This is a guest post by Rashaan Everett, the founder of The Greenwood Project, a startup dedicated to rebuilding Black Wall Street. He’s now dedicated to social entrepreneurship full time after Greenwood’s first funding raise; following stints with Accenture, Capital One, and Morgan Stanley. Rashaan has a B.S in Finance from Howard University and currently resides in his hometown of Long Beach, California.
Let’s take a moment to refocus. It’s been five years since the rise of social media-powered activism. The murder of Trayvon Martin in 2012, amongst other events, ignited a new wave of civil rights organizing and consciousness. Technology has played an undeniable role in this most recent chapter in our fight for equality. For the first time, videos of social injustice are broadcast directly to the world, and we can strategically leverage social media to empower ourselves with a voice that is too loud- and too widespread- to be silenced. Indeed, social media’s most important attribute is the dilution of a mainstream media that does not seek the voices and experiences of those who are not…mainstream. In this way, it has proven more democratic than traditional media could ever be.
Not surprisingly, we have more than taken advantage of this phenomenon. We heavily influence popular culture and sociopolitical discourse on several platforms like Twitter and Instagram. Social media has birthed a new generation of leaders, and the lines distinguishing “Black culture” and “pop culture” are rapidly blurring.
Our participation, energy, creativity, and leadership help power these billion dollar technology and social media companies, so why don’t we own a financial stake in these industries and use them to advance our communities? Technology, in general, provides an unprecedented opportunity to achieve more progress than our grandparents ever could. It’s time to channel our influence and dollars into building Black Business. But how?
Let’s try something different. Together we can double the number of Black-owned businesses over the next ten years. Since 2012, many Black Americans have reignited their passion for championing community progression. So far, however, we’ve achieved awareness, but little tangible progress. Harnessing the link between social change and financial independence is constantly being discussed, aimed at educating and uniting our communities. However, there’s been a lack of focus. What do we do now that we’ve decided something must be done?

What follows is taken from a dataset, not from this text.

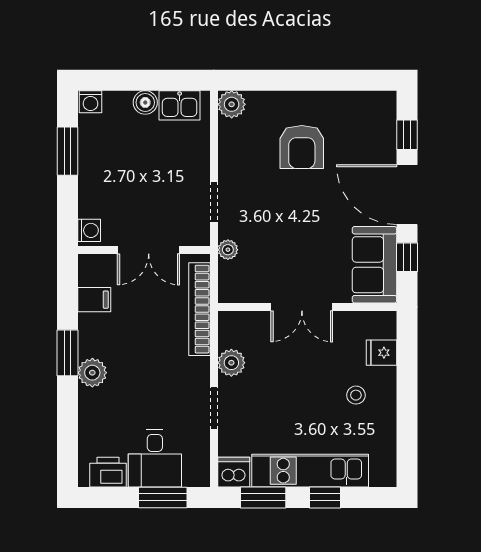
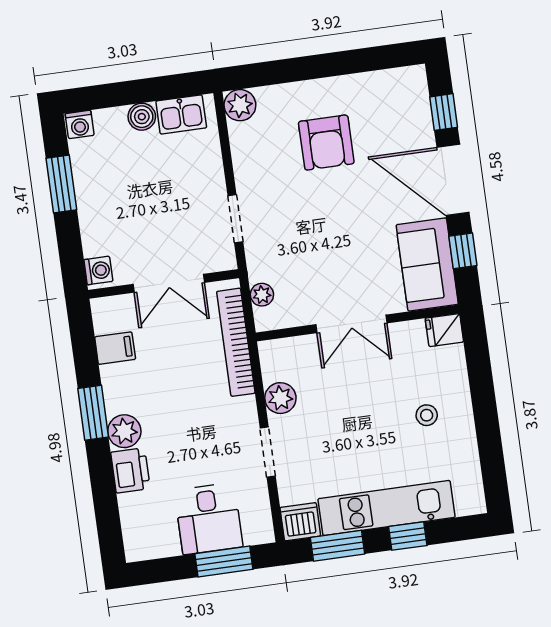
plant: (228, 250) -> (262, 295), moved
fridge: (381, 353) -> (444, 330), moved
printer: (108, 472) -> (130, 470), moved, turned 90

It’s time for us to put our money where our mouth is.
Barack Obama passed the JumpStart our Business (JOBS Act) to level the playing field for all entrepreneurs. Still, the major component of this legislation was activated just 17 months ago: Equity Crowdfunding. Equity Crowdfunding allows any American to own stock or debt in a private business for the first time in 83 years. It’s revolutionary, and this technology has the potential to transform Black economics. Since 1933, the wealthy enjoyed a government-protected monopoly that prevented middle-class Americans, and 98% of African-Americans, from investing in high-potential startups. To put it simply, White people have earned trillions through Silicon Valley’s technology since the year 2000. This is why the wealth gap is getting worse: it’s easy for the rich to get richer and almost impossible to overcome the hurdles without family-based wealth. Consider this: even if the founders of Uber came to your door 5 years ago with a great idea and asked for $100, it would’ve been illegal for you to invest in it (if you did make that investment, it’d be worth over $90,000 today).
Let’s use our mastery of social media technology to facilitate Equity Crowdfunding – the tool we can use to rebuild Black Wall Street. With just a few clicks, anyone can invest in a Black business. There can be opportunities to invest in franchises, cannabis companies, purchase shares of real estate, buy equity in creative projects or tech startups, and now anyone can loan money to Black entrepreneurs to fund their movies, restaurants, museums, bars, or literally any project that you believe me.
Think of it like a GoFundMe Campaign, but instead of donating to a cause; supporters can purchase equity or give a loan to support a business idea that matters to them and their community. It’s a game changer. Entrepreneurs can launch projects and use their friends and family as an investor base. Now, minority communities can raise money from each other instead of relying on the banking system or wealthy angel investors who don’t look like us. Even better, when these businesses succeed, the profits are returned to the same minority / middle-class investors; retaining and recycling wealth in our community like never before.
I challenge all aspiring entrepreneurs to launch that creative idea. You should know that there’s a new source of financial funding that doesn’t require convincing rich investors who may not relate to you that you have a good idea. I challenge today’s business owners to double down their focus, explore expansion and growth opportunities, and recognize Regulation Crowdfunding can propel your business to new heights. Building wealth begins with investing. People of all ages should consider making their first investments today, even if it’s only $100. If you’d appreciate updates regarding investment opportunities, sign up here
More established professionals should read about how Regulation Crowdfunding can diversify their portfolio. There is tangible wealth to be earned at all levels, with numerous investors pledging as much as 100k to Reg CF campaigns. In the Black community, we need to challenge our leaders and athletes to make these type of pledges to invest in minority communities today.
For the first time, there’s a tangible way to support our cause that doesn’t require donating money. Now, you can make a huge impact, and earn a financial reward too. There are no more excuses.